◆ EXERCISE DESCRIPTION ◆
Could you copy out every one of the lines below word for word, changing nothing?

Data entries:
* Begin *
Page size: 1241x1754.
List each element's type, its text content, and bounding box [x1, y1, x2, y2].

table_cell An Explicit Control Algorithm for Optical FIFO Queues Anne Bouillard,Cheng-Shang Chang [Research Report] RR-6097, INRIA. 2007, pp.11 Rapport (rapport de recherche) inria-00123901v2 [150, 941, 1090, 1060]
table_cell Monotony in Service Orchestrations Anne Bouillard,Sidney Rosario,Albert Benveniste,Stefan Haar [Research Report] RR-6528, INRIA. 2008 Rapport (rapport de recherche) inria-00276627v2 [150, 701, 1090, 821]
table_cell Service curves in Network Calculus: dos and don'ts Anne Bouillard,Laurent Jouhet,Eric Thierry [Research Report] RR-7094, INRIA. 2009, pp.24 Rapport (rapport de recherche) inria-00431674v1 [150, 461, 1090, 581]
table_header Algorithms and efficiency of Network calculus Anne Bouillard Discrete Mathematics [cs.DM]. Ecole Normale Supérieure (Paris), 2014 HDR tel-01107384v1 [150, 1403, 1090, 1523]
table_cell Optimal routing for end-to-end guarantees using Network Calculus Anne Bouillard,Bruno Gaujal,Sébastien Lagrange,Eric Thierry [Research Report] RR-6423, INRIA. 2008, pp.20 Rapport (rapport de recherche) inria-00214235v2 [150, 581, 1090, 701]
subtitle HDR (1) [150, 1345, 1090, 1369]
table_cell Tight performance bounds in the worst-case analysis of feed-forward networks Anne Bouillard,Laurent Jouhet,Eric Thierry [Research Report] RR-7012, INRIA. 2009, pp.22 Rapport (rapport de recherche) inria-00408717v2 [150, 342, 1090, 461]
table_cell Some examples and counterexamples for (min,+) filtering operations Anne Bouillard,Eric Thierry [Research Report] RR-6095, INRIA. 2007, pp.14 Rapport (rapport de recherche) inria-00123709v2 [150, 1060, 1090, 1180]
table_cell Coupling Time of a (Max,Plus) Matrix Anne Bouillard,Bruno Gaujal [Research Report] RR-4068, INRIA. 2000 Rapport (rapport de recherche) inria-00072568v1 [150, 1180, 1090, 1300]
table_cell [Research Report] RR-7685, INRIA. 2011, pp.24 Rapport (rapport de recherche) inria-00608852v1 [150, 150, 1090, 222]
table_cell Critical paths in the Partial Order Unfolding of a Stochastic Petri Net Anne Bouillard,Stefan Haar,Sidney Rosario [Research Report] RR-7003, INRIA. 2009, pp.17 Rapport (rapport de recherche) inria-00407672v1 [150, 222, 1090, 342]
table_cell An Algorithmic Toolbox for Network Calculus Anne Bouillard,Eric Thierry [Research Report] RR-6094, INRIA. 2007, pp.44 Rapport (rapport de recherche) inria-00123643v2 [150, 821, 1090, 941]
* End *
◆ COMPLETE RESPONSE ◆
Page size: 1241x1754.
List each element's type, its text content, and bounding box [x1, y1, x2, y2].

table_cell An Explicit Control Algorithm for Optical FIFO Queues Anne Bouillard,Cheng-Shang Chang [Research Report] RR-6097, INRIA. 2007, pp.11 Rapport (rapport de recherche) inria-00123901v2 [150, 941, 1090, 1060]
table_cell Monotony in Service Orchestrations Anne Bouillard,Sidney Rosario,Albert Benveniste,Stefan Haar [Research Report] RR-6528, INRIA. 2008 Rapport (rapport de recherche) inria-00276627v2 [150, 701, 1090, 821]
table_cell Service curves in Network Calculus: dos and don'ts Anne Bouillard,Laurent Jouhet,Eric Thierry [Research Report] RR-7094, INRIA. 2009, pp.24 Rapport (rapport de recherche) inria-00431674v1 [150, 461, 1090, 581]
table_header Algorithms and efficiency of Network calculus Anne Bouillard Discrete Mathematics [cs.DM]. Ecole Normale Supérieure (Paris), 2014 HDR tel-01107384v1 [150, 1403, 1090, 1523]
table_cell Optimal routing for end-to-end guarantees using Network Calculus Anne Bouillard,Bruno Gaujal,Sébastien Lagrange,Eric Thierry [Research Report] RR-6423, INRIA. 2008, pp.20 Rapport (rapport de recherche) inria-00214235v2 [150, 581, 1090, 701]
subtitle HDR (1) [150, 1345, 1090, 1369]
table_cell Tight performance bounds in the worst-case analysis of feed-forward networks Anne Bouillard,Laurent Jouhet,Eric Thierry [Research Report] RR-7012, INRIA. 2009, pp.22 Rapport (rapport de recherche) inria-00408717v2 [150, 342, 1090, 461]
table_cell Some examples and counterexamples for (min,+) filtering operations Anne Bouillard,Eric Thierry [Research Report] RR-6095, INRIA. 2007, pp.14 Rapport (rapport de recherche) inria-00123709v2 [150, 1060, 1090, 1180]
table_cell Coupling Time of a (Max,Plus) Matrix Anne Bouillard,Bruno Gaujal [Research Report] RR-4068, INRIA. 2000 Rapport (rapport de recherche) inria-00072568v1 [150, 1180, 1090, 1300]
table_cell [Research Report] RR-7685, INRIA. 2011, pp.24 Rapport (rapport de recherche) inria-00608852v1 [150, 150, 1090, 222]
table_cell Critical paths in the Partial Order Unfolding of a Stochastic Petri Net Anne Bouillard,Stefan Haar,Sidney Rosario [Research Report] RR-7003, INRIA. 2009, pp.17 Rapport (rapport de recherche) inria-00407672v1 [150, 222, 1090, 342]
table_cell An Algorithmic Toolbox for Network Calculus Anne Bouillard,Eric Thierry [Research Report] RR-6094, INRIA. 2007, pp.44 Rapport (rapport de recherche) inria-00123643v2 [150, 821, 1090, 941]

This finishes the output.